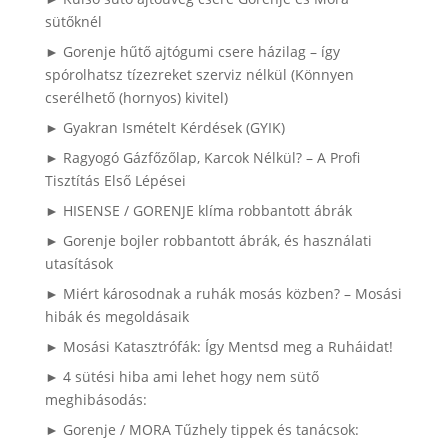
sütőknél
► Gorenje hűtő ajtógumi csere házilag – így
spórolhatsz tízezreket szerviz nélkül (Könnyen
cserélhető (hornyos) kivitel)
► Gyakran Ismételt Kérdések (GYIK)
► Ragyogó Gázfőzőlap, Karcok Nélkül? – A Profi
Tisztítás Első Lépései
► HISENSE / GORENJE klíma robbantott ábrák
► Gorenje bojler robbantott ábrák, és használati
utasítások
► Miért károsodnak a ruhák mosás közben? – Mosási
hibák és megoldásaik
► Mosási Katasztrófák: Így Mentsd meg a Ruháidat!
► 4 sütési hiba ami lehet hogy nem sütő
meghibásodás:
► Gorenje / MORA Tűzhely tippek és tanácsok:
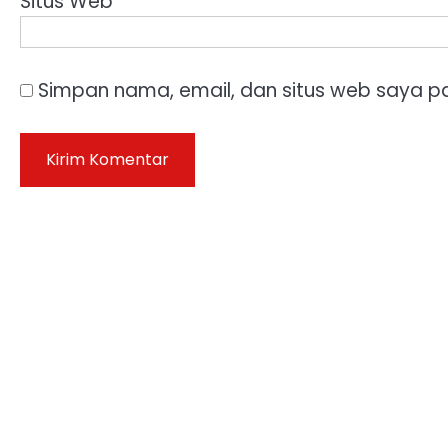
Situs Web
Simpan nama, email, dan situs web saya p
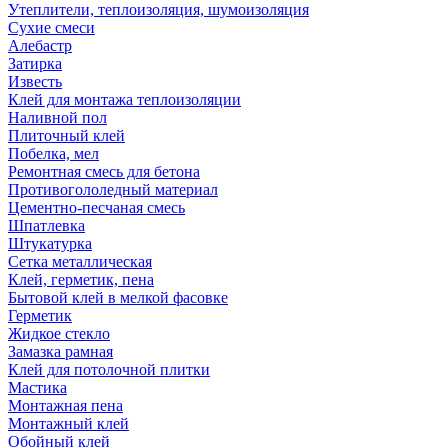
Утеплители, теплоизоляция, шумоизоляция
Сухие смеси
Алебастр
Затирка
Известь
Клей для монтажа теплоизоляции
Наливной пол
Плиточный клей
Побелка, мел
Ремонтная смесь для бетона
Противогололедный материал
Цементно-песчаная смесь
Шпатлевка
Штукатурка
Сетка металлическая
Клей, герметик, пена
Бытовой клей в мелкой фасовке
Герметик
Жидкое стекло
Замазка рамная
Клей для потолочной плитки
Мастика
Монтажная пена
Монтажный клей
Обойный клей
-------
| Work request |
Quote only the lines from the line containing "Противогололедный материал" through the end of the listing, please, keeping both the first and the last line.

| Answer to the exercise |
Противогололедный материал
Цементно-песчаная смесь
Шпатлевка
Штукатурка
Сетка металлическая
Клей, герметик, пена
Бытовой клей в мелкой фасовке
Герметик
Жидкое стекло
Замазка рамная
Клей для потолочной плитки
Мастика
Монтажная пена
Монтажный клей
Обойный клей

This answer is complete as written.